Occupé par mes études au Cégep, j’ai débuté mon périple en boxe olympique au vieux club du père Hilton sur le boulevard Monk dans le Sud-Ouest de Montréal. Sympathique bougre, lui et son champion de fils Matthew ont su modifier et modeler mon style, malgré le fait que je ne m’entraînais qu’à temps partiel.

Un an plus tard, de retour dans mon patelin sous les couleurs du club de boxe Perfecto, je remontais dans l’arène, remportant les Gants d’argent et quelques combats locaux.

Le Club de boxe Saint-Hyacinthe, les entraîneurs Marc Seyer, Laszlo Marien et Alain St-Amand, ainsi que le solide boxeur Sébastien Demers m’ont ensuite donné l’entraînement, les outils et les connaissances nécessaires pour faire de moi un guerrier redoutable, si bien que je suis devenu champion du Québec classe ouverte avec seulement 7 combats de boxe olympique à mon actif.

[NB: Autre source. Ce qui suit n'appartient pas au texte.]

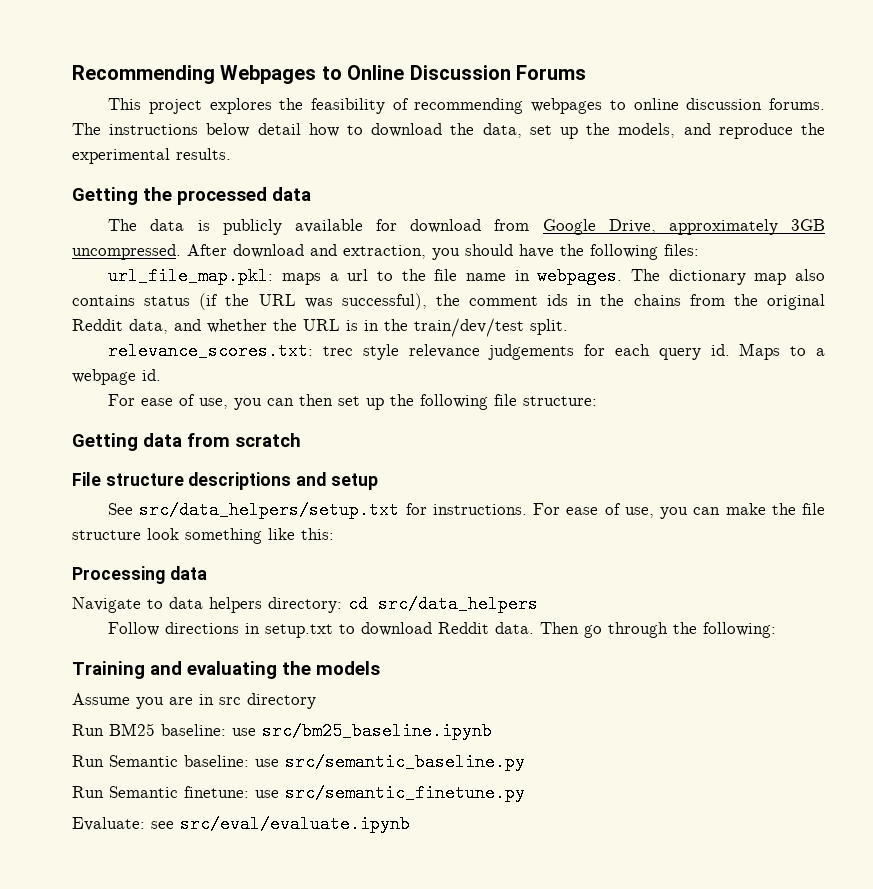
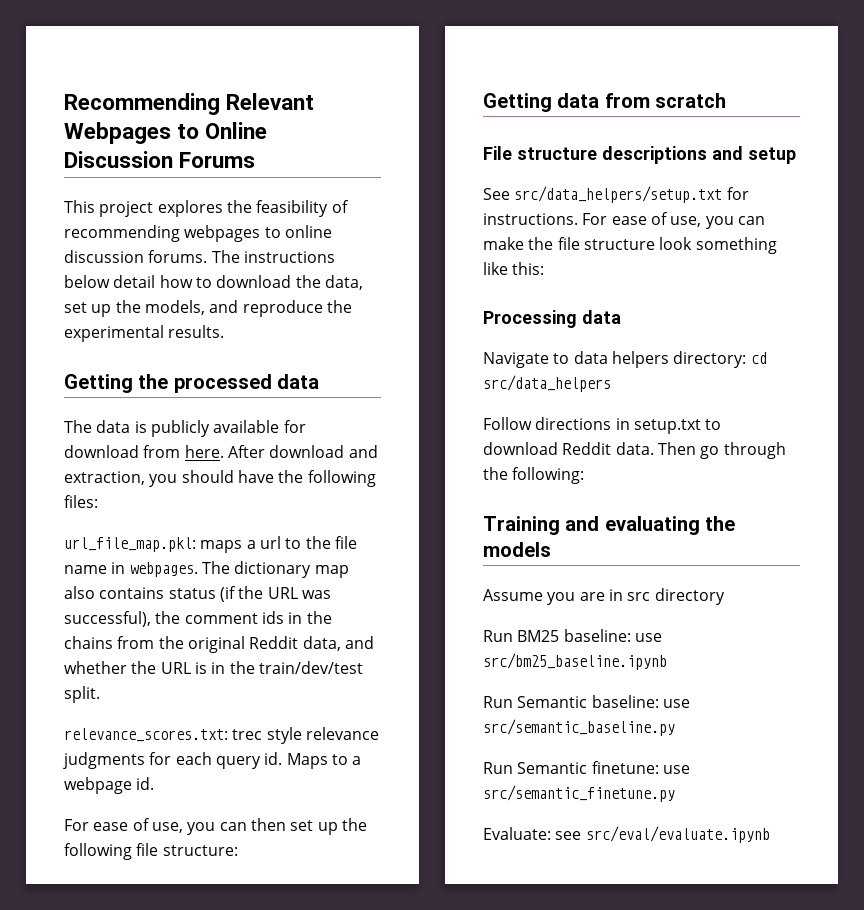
(215, 74) none -> [226,93,315,110] Relevant
[542,219,825,235] [72,244,181,260] Google Drive, approximately 3GB uncompressed. -> [184,445,224,458] here.
[488,344,575,360] judgements -> [63,752,145,769] judgments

« Que ce soit de vivre de la boxe ou encore de boxer chez les professionnels, on m’avait toujours dit que je ne réussirais jamais. Je leur ai fait un pied de nez en osant croire en moi. »

Les années ont passé, j’ai étudié et connu plusieurs personnes qui m’ont permis d’évoluer. Je n’ai jamais vraiment arrêté de boxer, même durant mes études à Jonquière en ATM (Arts et technologies des médias).

Après ce diplôme, ma vie professionnelle a bien débuté. Tout s’est fait étape par étape : stage et passage au Journal Métro et au Journal 24h, journaliste sportif à l’Agence QMI, chroniqueur de boxe au Journal de Montréal et présences en ondes à LCN, RDS, 98,5 et 91,9 Sports.

Aujourd’hui encore je travaille dans mon domaine. J’ai même couvert mon sport en Thaïlande, à Las Vegas, New York, Atlantic City, Washington, Toronto. Il y a bien sûr eu des périodes plus creuses, mais je n’ai jamais abandonné.
Toujours dans cet esprit de persévérance, j’ai réalisé un vieux rêve le 19 décembre 2014 en disputant un combat de boxe professionnel. Et il n’était pas question de perdre! J’ai profité de l’opportunité pour réaliser ce que je considère être ma plus belle prestation dans un ring de boxe et j’ai remporté mes débuts chez les pros.

Que ce soit de vivre de la boxe ou encore de boxer chez les professionnels, on m’avait toujours dit de ne pas le faire, que je ne réussirais jamais. Mais j’ai bravé et fait fi des mauvaises langues. Je leur ai fait un pied de nez en osant croire en moi. Et je pense que c’est le plus important dans tout ça : croire en soi, croire en ses rêves… et apprendre à s’aimer, avec ses défauts et qualités.

Author: Vincent Morin

Un boxeur qui est devenu journaliste, qui s’est plongé dans sa passion pour remplacer des comportements destructeurs.